Let me conclude. Overcoming the Covid-19 crisis will require us to navigate through uncharted waters, in poor visibility and with some instruments possibly not working to full effect. The initial responses of central banks to the crisis have been instrumental in fending off financial meltdown and in buffering the economic contraction. As we progress from the liquidity to the solvency and recovery phase of the crisis, the heavy lifting would normally shift from monetary policy to fiscal and structural policies. Of course, that does not mean that central banks can sit back and relax. They should be prepared to proactively supply further accommodation if adverse macro-financial feedback loops need to be forestalled.

That said, it is vital to recognise the limits of monetary policy. Monetary policy alone cannot deliver higher sustainable growth. Getting back on track will require governments to play their part. Structural reforms that raise potential growth rates are called for, as well as growth- oriented fiscal policies focused on public investment. Boosting sustainable growth is not only critical against the backdrop of the pandemic. It will also be key for getting us out of the low- for-very-long interest rate regime and for bolstering fiscal sustainability.
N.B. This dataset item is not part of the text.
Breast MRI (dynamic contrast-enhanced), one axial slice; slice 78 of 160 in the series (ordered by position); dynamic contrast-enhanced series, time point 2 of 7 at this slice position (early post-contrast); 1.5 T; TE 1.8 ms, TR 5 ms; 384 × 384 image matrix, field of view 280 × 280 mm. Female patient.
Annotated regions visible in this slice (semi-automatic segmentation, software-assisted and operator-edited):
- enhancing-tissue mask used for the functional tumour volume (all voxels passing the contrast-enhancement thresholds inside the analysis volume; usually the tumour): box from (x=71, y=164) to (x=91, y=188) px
That said, it is politically no easy task to agree and implement growth-friendly policies, and this has probably become even more difficult in the wake of the pandemic.

Sound money is the best contribution central banks can make to sustainable growth in the post-pandemic world. Maintaining it will require central bank independence and credibility to be preserved. To that end, the natural boundaries between fiscal and monetary policy need to be respected.

Finally, international cooperation is more important than ever to overcome the pandemic and its economic woes. It will also be the key to maintaining sound money. We at the BIS will continue to do our part, fostering cooperation among central banks from around the world to support the stability and soundness of the international financial system.